Thursday, April 29, 2010

Rat Vs Possum: "I'm OK, you're OK"


It was called a ‘positivity and optimism’ seminar, my friend was telling me between still disbelieving gulps (of a large glass of wine). It was compulsory to attend, and so, one Friday afternoon, she and the other mopey bastards in her university administration office went off to learn some corporate-funded motivation so they’d stop whinging about broken systems and failed managerial strategies and shit co-workers. To learn how to ‘get on with it’, preferably with a smile on their faces so they weren’t tempted to take stress leave or quit (thus costing the university money) or didn’t upset the students (thus costing the university money) or didn’t take a baseball bat to the computer that had been stuck on the coloured spinning beach ball of death for half an hour (thus, etc).

There was a laughter therapy session. My friend and her fellow sad-faced comrades were instructed to lift their arms up in front of themselves and announce, “Ha ha ha ha ha,” then slowly fan their arms back down their sides – and again, “Ha ha ha ha ha.” They were to do this while standing in a circle until eventually they were so drunk on oxygen and forced laughter that they broke down and actually laughed. It didn’t work.

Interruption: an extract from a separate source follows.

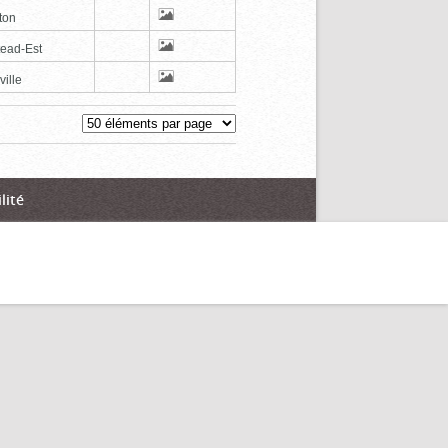
ton
tead-Est
ville
lité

Then came the part they ripped off from Thomas A Harris’s best-selling self-help book from the early ‘70s, I’m OK, You’re OK. (And I know this because there was a time when I decided that the kind of help I needed couldn’t possibly come from a doctor who existed in the current world and would have to come from a decade more open to the idea of insanity – ie. the ‘70s.) The co-workers had to partner off and, pointing to each other as they said it, run through the four “life positions” until they reached the climatic fourth, at which they came upon the epiphany. “I’m not OK, you’re OK”; “I’m not OK, you’re not OK”; “I’m OK, you’re not OK”; “I’m OK, you’re OK.” And all their work problems were solved. Now, whenever the printer would go back to a default A3 setting and only print a quarter of the page, they could stand there calming repeating to the machine, “I’m OK, you’re OK,” and it would stop them from suffocating the nearest first-year with a university-branded enviro bag.

Needless to say the only ‘positivity’ my friend experienced was being positive that the corporation that had employed her – and the corporation entrusted with educating thousands of young people every year – was completely fucked in the head.

If the university had wanted a cheaper and more successful junket, they could have bought a copy of Melbourne jungle-pop outfit Rat Vs Possum’s debut album, Daughter Of Sunshine (out through Sensory Projects), and transmitted it over the loudspeakers. An album of continuously building layers of humming synths, loping guitars and vocal harmonies, there’s a real therapeutic quality to the record. Not in a hippie-remedy-tailored-for-corporate-courses kind of way, mind you, but each of the seven tracks chooses a vocal phrase and runs through various expressions of it – solo, choirs, altos, tenors – until you realise the phrase’s ‘worth’. And it strangely begins to make you feel calmer and somewhat better about your position in the world. (Heavy, I know, but then, I read I’m OK, You’re OK, so I’m allowed.)

Temple opens with five lazy guitar notes played over and over against a whistling wind until a floury drum beat starts up and dual boy-girl vocals commence the mantra: “Me and my baby in the front seat, one hand on the steering wheel.” The track Pills chooses the phrase, “I think I love you but it might just be the pills,” to follow down the hole until it turns from well-meaning drug-fucked uncertainty to a statement about general human connectivity.

I put the album on and my headphones in when I was at the airport waiting for a flight that had been delayed an hour and a half, late at night on the way home from a work trip amidst a battlefield of screaming toddlers, racist old men and women discussing the quality assurance lectures they had to give in the morning. And it was then, with the help of Rat Vs Possum (and a Valium, admittedly) that I stumbled onto the unpublished fifth and possibly best life position: “Fuck you all – I’m OK, I’m OK, I’m OK.”